**WHAT YOU HAVE TO DO:**
Please format every line of the records below as a numbered list, leaving out any blank lines.

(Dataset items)
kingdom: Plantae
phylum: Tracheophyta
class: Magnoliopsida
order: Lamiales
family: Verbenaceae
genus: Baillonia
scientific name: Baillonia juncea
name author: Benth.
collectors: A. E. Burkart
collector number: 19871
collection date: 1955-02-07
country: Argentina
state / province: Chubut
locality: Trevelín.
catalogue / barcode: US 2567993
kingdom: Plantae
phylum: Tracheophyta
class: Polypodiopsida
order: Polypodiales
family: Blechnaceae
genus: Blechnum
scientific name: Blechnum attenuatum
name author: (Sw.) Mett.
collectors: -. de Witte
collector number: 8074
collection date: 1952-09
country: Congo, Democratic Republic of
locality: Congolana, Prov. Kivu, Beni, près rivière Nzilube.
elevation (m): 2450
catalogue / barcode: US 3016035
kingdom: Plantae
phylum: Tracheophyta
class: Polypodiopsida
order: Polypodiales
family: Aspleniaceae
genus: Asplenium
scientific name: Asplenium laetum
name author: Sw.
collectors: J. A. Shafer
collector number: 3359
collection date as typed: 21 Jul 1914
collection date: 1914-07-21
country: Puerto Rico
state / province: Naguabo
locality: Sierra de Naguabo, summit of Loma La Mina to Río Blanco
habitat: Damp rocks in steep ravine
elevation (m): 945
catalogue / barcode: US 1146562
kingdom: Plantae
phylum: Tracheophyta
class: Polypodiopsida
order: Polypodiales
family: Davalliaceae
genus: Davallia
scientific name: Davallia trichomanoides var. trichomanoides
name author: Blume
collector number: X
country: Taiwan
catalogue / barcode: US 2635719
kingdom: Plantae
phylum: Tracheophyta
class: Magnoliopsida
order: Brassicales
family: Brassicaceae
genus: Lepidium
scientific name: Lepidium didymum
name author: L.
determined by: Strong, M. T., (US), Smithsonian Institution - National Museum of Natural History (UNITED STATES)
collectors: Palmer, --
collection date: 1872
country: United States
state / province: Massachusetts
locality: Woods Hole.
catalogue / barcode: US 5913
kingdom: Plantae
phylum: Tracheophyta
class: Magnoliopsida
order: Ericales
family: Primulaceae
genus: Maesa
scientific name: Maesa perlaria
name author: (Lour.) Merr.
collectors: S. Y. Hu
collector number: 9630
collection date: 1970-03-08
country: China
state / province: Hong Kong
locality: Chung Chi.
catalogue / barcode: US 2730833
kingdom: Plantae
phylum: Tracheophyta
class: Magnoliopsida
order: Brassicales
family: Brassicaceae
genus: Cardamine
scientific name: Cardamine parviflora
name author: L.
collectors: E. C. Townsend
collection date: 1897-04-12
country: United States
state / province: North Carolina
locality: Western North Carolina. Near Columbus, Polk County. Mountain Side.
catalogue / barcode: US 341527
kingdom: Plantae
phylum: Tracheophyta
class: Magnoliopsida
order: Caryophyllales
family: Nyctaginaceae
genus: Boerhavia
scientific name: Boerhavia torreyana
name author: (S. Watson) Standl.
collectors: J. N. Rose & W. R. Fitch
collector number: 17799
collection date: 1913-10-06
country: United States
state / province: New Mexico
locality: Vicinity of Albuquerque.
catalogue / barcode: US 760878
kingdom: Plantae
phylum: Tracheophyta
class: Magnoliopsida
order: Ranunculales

**SOLUTION FOR THIS PROBLEM:**
1. kingdom: Plantae
2. phylum: Tracheophyta
3. class: Magnoliopsida
4. order: Lamiales
5. family: Verbenaceae
6. genus: Baillonia
7. scientific name: Baillonia juncea
8. name author: Benth.
9. collectors: A. E. Burkart
10. collector number: 19871
11. collection date: 1955-02-07
12. country: Argentina
13. state / province: Chubut
14. locality: Trevelín.
15. catalogue / barcode: US 2567993
16. kingdom: Plantae
17. phylum: Tracheophyta
18. class: Polypodiopsida
19. order: Polypodiales
20. family: Blechnaceae
21. genus: Blechnum
22. scientific name: Blechnum attenuatum
23. name author: (Sw.) Mett.
24. collectors: -. de Witte
25. collector number: 8074
26. collection date: 1952-09
27. country: Congo, Democratic Republic of
28. locality: Congolana, Prov. Kivu, Beni, près rivière Nzilube.
29. elevation (m): 2450
30. catalogue / barcode: US 3016035
31. kingdom: Plantae
32. phylum: Tracheophyta
33. class: Polypodiopsida
34. order: Polypodiales
35. family: Aspleniaceae
36. genus: Asplenium
37. scientific name: Asplenium laetum
38. name author: Sw.
39. collectors: J. A. Shafer
40. collector number: 3359
41. collection date as typed: 21 Jul 1914
42. collection date: 1914-07-21
43. country: Puerto Rico
44. state / province: Naguabo
45. locality: Sierra de Naguabo, summit of Loma La Mina to Río Blanco
46. habitat: Damp rocks in steep ravine
47. elevation (m): 945
48. catalogue / barcode: US 1146562
49. kingdom: Plantae
50. phylum: Tracheophyta
51. class: Polypodiopsida
52. order: Polypodiales
53. family: Davalliaceae
54. genus: Davallia
55. scientific name: Davallia trichomanoides var. trichomanoides
56. name author: Blume
57. collector number: X
58. country: Taiwan
59. catalogue / barcode: US 2635719
60. kingdom: Plantae
61. phylum: Tracheophyta
62. class: Magnoliopsida
63. order: Brassicales
64. family: Brassicaceae
65. genus: Lepidium
66. scientific name: Lepidium didymum
67. name author: L.
68. determined by: Strong, M. T., (US), Smithsonian Institution - National Museum of Natural History (UNITED STATES)
69. collectors: Palmer, --
70. collection date: 1872
71. country: United States
72. state / province: Massachusetts
73. locality: Woods Hole.
74. catalogue / barcode: US 5913
75. kingdom: Plantae
76. phylum: Tracheophyta
77. class: Magnoliopsida
78. order: Ericales
79. family: Primulaceae
80. genus: Maesa
81. scientific name: Maesa perlaria
82. name author: (Lour.) Merr.
83. collectors: S. Y. Hu
84. collector number: 9630
85. collection date: 1970-03-08
86. country: China
87. state / province: Hong Kong
88. locality: Chung Chi.
89. catalogue / barcode: US 2730833
90. kingdom: Plantae
91. phylum: Tracheophyta
92. class: Magnoliopsida
93. order: Brassicales
94. family: Brassicaceae
95. genus: Cardamine
96. scientific name: Cardamine parviflora
97. name author: L.
98. collectors: E. C. Townsend
99. collection date: 1897-04-12
100. country: United States
101. state / province: North Carolina
102. locality: Western North Carolina. Near Columbus, Polk County. Mountain Side.
103. catalogue / barcode: US 341527
104. kingdom: Plantae
105. phylum: Tracheophyta
106. class: Magnoliopsida
107. order: Caryophyllales
108. family: Nyctaginaceae
109. genus: Boerhavia
110. scientific name: Boerhavia torreyana
111. name author: (S. Watson) Standl.
112. collectors: J. N. Rose & W. R. Fitch
113. collector number: 17799
114. collection date: 1913-10-06
115. country: United States
116. state / province: New Mexico
117. locality: Vicinity of Albuquerque.
118. catalogue / barcode: US 760878
119. kingdom: Plantae
120. phylum: Tracheophyta
121. class: Magnoliopsida
122. order: Ranunculales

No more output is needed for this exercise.